Andrea La Rovere

Ci sono storie bellissime ma sconosciute, fino a quando qualcuno non le racconta

Racconti: La Gang

Racconti: La Gang

La gang si riuniva tutti i giovedì alle dieci al parco.
All’inizio erano in cinque, si erano conosciuti al centro commerciale, per caso, e avevano subito fatto lega.
Si chiamavano con dei soprannomi: Batman era il più acrobatico, Bufalo Bill era famoso per la mira micidiale con la fionda, Eva Kant era la più svelta di mano; poi c’erano Porthos e Tex Willer: il primo era grande e grosso ma non sveltissimo di testa, l’altro era il capo della gang.

Da quando Tex Willer non era più andato non c’era più un capo, anche se Eva Kant – lo sapevano tutti – era la più risoluta del quartetto.

Il quartiere di periferia era messo a ferro e fuoco dalla gang con il repertorio più classico: si avvicinavano agli enormi palazzoni popolari e premevano sui tasti del citofono a mano aperta, poi si allontanavano tra una pioggia di chi è? e di bestemmie e di condomini che si mettevano a litigare tra loro; oppure suonavano a quello del quindicesimo piano dicendo che era la posta e che c’era da firmare. Si mettevano dietro il cartellone dei necrologi, di là dalla strada, e aspettavano che comparisse qualche signora trafelata coi bigodini o un omaccione in canottiera e ciabatte.

Bufalo Bill si faceva valere con la sua fionda: bastava scegliere il colore di uno spicchio della vetrata della chiesa nuova, su in alto in quel mostro di calcestruzzo, e lui la faceva secca al primo colpo. Un pomeriggio aveva mandato in frantumi tutti gli specchietti di una Volvo Polar parcheggiata davanti al Circolo del Dopolavoro, il cui proprietario si era permesso di rispondere male a Eva Kant: saranno stati venti metri buoni.

Se c’era da arrampicarsi per rubare i fichi o i melograni dagli alberi di qualche giardino ci pensava Batman. Lui saliva sul muretto ed Eva Kant riempiva la busta.

I numeri migliori li facevano al supermercato del centro commerciale, quel gigante di cemento sorto anni prima in mezzo al nulla. I quattro si divertivano a mettere oggetti nei carrelli degli altri: erano talmente pieni che non ne se accorgevano fino alla cassa.

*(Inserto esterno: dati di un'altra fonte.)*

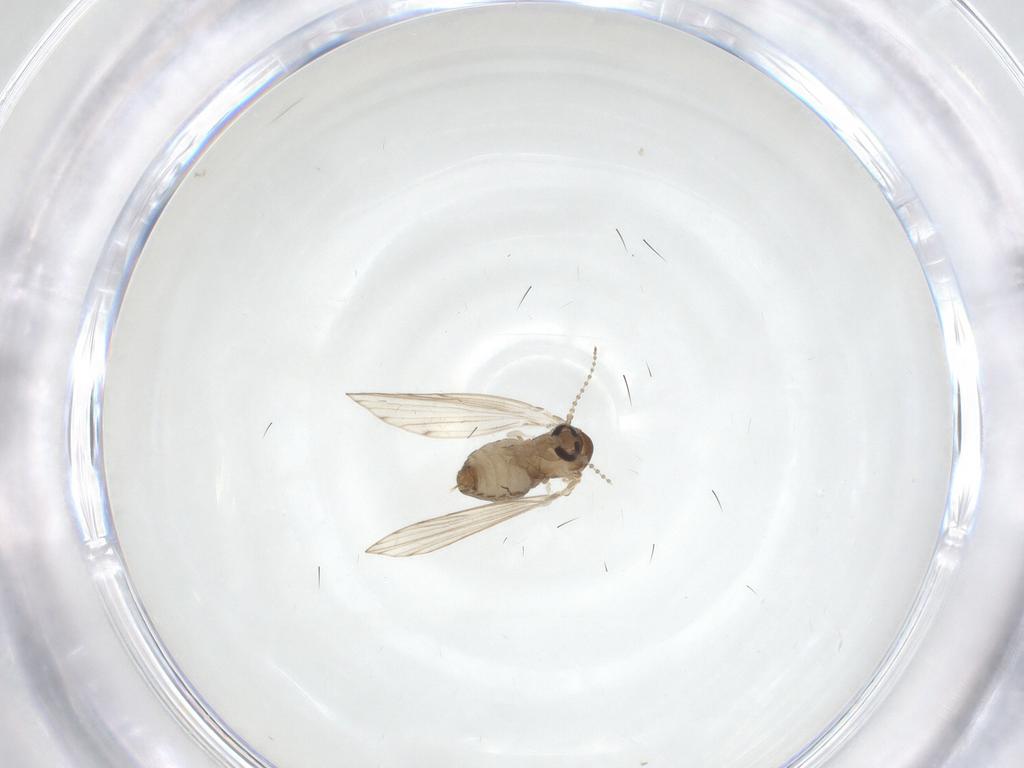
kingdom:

A Don Luigi, il parroco anziano e rubizzo, mettevano l’ultima copia di Playboy, a Di Credico, il morigerato dirigente della scuola media, ficcavano tra le derrate romanzetti erotici da quattro soldi. Alla signorina De Lupis, di anni sessantasette, tre confezioni di preservativi ritardanti. Quando arrivavano alla cassa le scene erano ogni volta da antologia.

Un pomeriggio la guardia giurata – un pezzo di marcantonio senegalese – li aveva beccati e Porthos aveva finto di sentirsi male; nella confusione generale Eva Kant si era infilata sotto il vestitino una manata di Chupa Chups.

Una volta al parco se li erano divisi: i quattro non riuscivano a smettere di ridere.
I lecca-lecca, poi, erano buonissimi.

Quel giovedì, però, prima di separarsi c’era un’ultima incombenza: andare a salutare Tex Willer.

I quattro varcarono il cancello del camposanto che stava tramontando il sole; trovarono la lapide di Tex, che non si chiamava così ma a chi importava? Deposero vicino al vaso coi fiori finti un Chupa Chups alla Coca Cola e dissero una preghiera, anche se non ci credeva nessuno.

Era ora di andare: Bufalo Bill e Porthos stavano al Sant’Anna, una vicina casa di riposo, Batman abitava con la figlia che non si era mai sposata. Eva Kant doveva tornare al suo appartamento delle case popolari, il giovedì la badante aveva il giorno libero ma rincasava alle 19 con puntualità militare.

Si diedero appuntamento per la settimana dopo: era stata una giornata bellissima.